Pour promouvoir les droits de l’homme en Algérie, la Ligue algérienne de défense des droits de l’Homme (LADDH) et la commission européenne ont conçu un projet baptisé « Avicenne ».
mercredi 14 décembre 2005.

Ce projet prévoit dans son premier volet l’organisation de séminaires et d’ateliers au profit de juristes, avocats et de membres d’ONG afin « d’échanger des expériences et d’acquérir les connaissances nécessaires pour lutter efficacement sur leurs terrains respectifs contre les violations manifestes des droits de l’Homme et de promouvoir ces mêmes droits auprès de groupes plus larges de la société algérienne ».

Dans sa première traduction, le projet a réuni depuis hier des membres d’ONG et experts européens sous l’égide de la LADDH dans le cadre d’un séminaire de formation intitulé « droit national et international et violence contre les femmes », abrité par le siège de la Fondation allemande Friedrich Ebert. La femme, cet être humain à part entière, continue malheureusement de subir en Algérie le poids des discriminations de tous types la confinant toujours dans un rôle secondaire loin du principe d’égalité.

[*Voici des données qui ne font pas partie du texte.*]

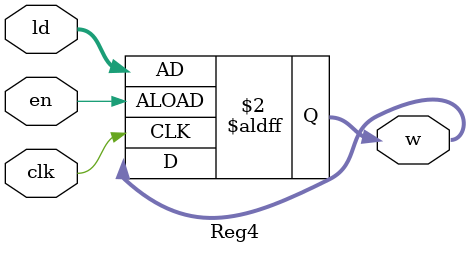
<source format=v>
module Reg4(input [3:0]ld,input clk,en,output reg [3:0]w);
  always @(posedge clk,posedge en) 
    if(en)
      w<=ld;
    /*if(rst)
      w<=0;
    else*/ 
endmodule
</source>
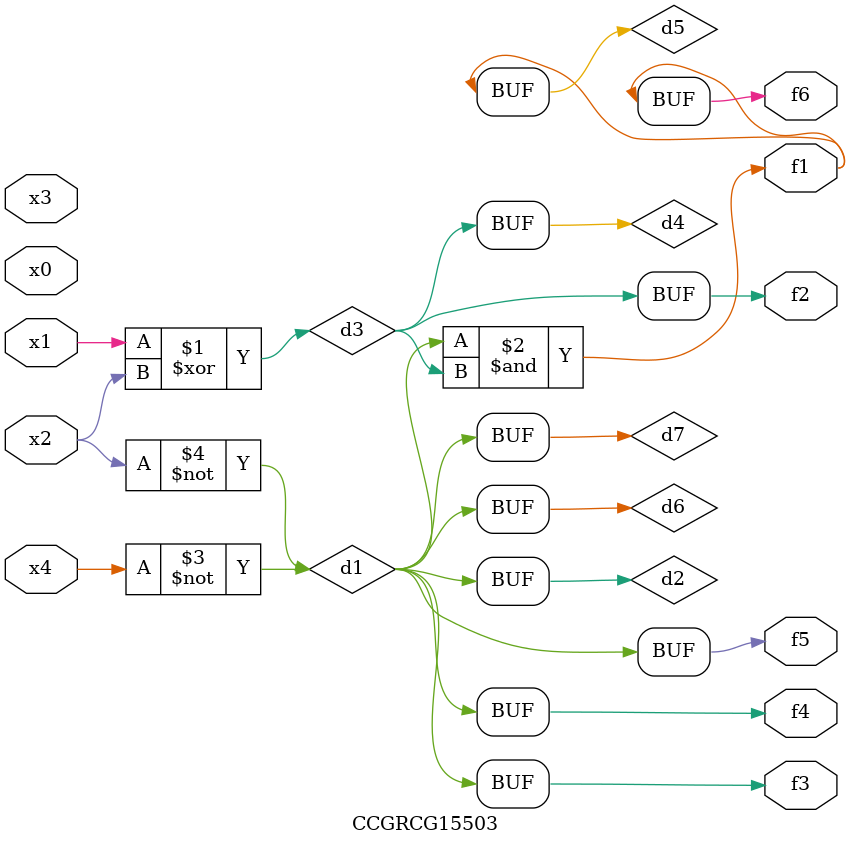
<source format=v>
module CCGRCG15503(
	input x0, x1, x2, x3, x4,
	output f1, f2, f3, f4, f5, f6
);

	wire d1, d2, d3, d4, d5, d6, d7;

	not (d1, x4);
	not (d2, x2);
	xor (d3, x1, x2);
	buf (d4, d3);
	and (d5, d1, d3);
	buf (d6, d1, d2);
	buf (d7, d2);
	assign f1 = d5;
	assign f2 = d4;
	assign f3 = d7;
	assign f4 = d7;
	assign f5 = d7;
	assign f6 = d5;
endmodule

</source>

Même si le droit international a consacré dans ces textes l’égalité des genres, le droit national dans certains pays est loin de respecter les conventions proclamant cette égalité. Là est toute la problématique, comment faire soumettre, en matière de droits de l’homme, le droit national au droit international ? « L’inégalité des genres est institutionnalisée dans certains pays comme au Moyen-Orient et en Afrique du Nord », estime mme Radhia Oudjani, une experte du droit international, notamment celui traitant de la femme. La même spécialiste explique que si dans certaines constitutions, il est clairement admis l’égalité des genres, la pratique reflète une toute autre réalité. L’Algérie est dans ce cas de figure, comme le souligne dans son discours le président d’honneur de la LADDH, Ali Yahia Abdennour. « Les praticiens du droit rencontrent des problèmes à cause du déséquilibre existant entre le droit international et le droit interne (...) même si l’Algérie place le droit international au dessus du droit interne, il se trouve que devant les tribunaux, on vous dit : « nous n’avons pas intégré le droit international dans le droit interne... Là est tout le problème, les pays n’appliquent pas ce qui va à l’encontre de leurs intérêts ».

La condition de la femme en Algérie est un des exemples les plus édifiants de cette disparité entre les conventions internationales et ce que prévoit le législateur algérien. Maître Ali Yahia citera le fameux code de la famille qui consacre le statut de mineure à vie pour la femme. D’abord avec l’obligation du tutorat :« Une algérienne ne peut se marier sans tuteur, un mariage veut-il dire l’union d’une personne avec une autre ou c’est la famille qui fait le mariage ? », s’interroge me Ali Yahia qui y voit une discrimination criante à l’égard des femmes au même titre que le principe de la polygamie dont même l’Islam remet en question l’égalité entre les épouses. Ali Yahia Abdennour estime que l’algérien n’est traditionnellement pas très porté sur la polygamie, même pas les leaders des partis islamistes qui sont tous monogames. « Il faut donc interdire la polygamie et la répudiation », dira le militant des droits de l’homme.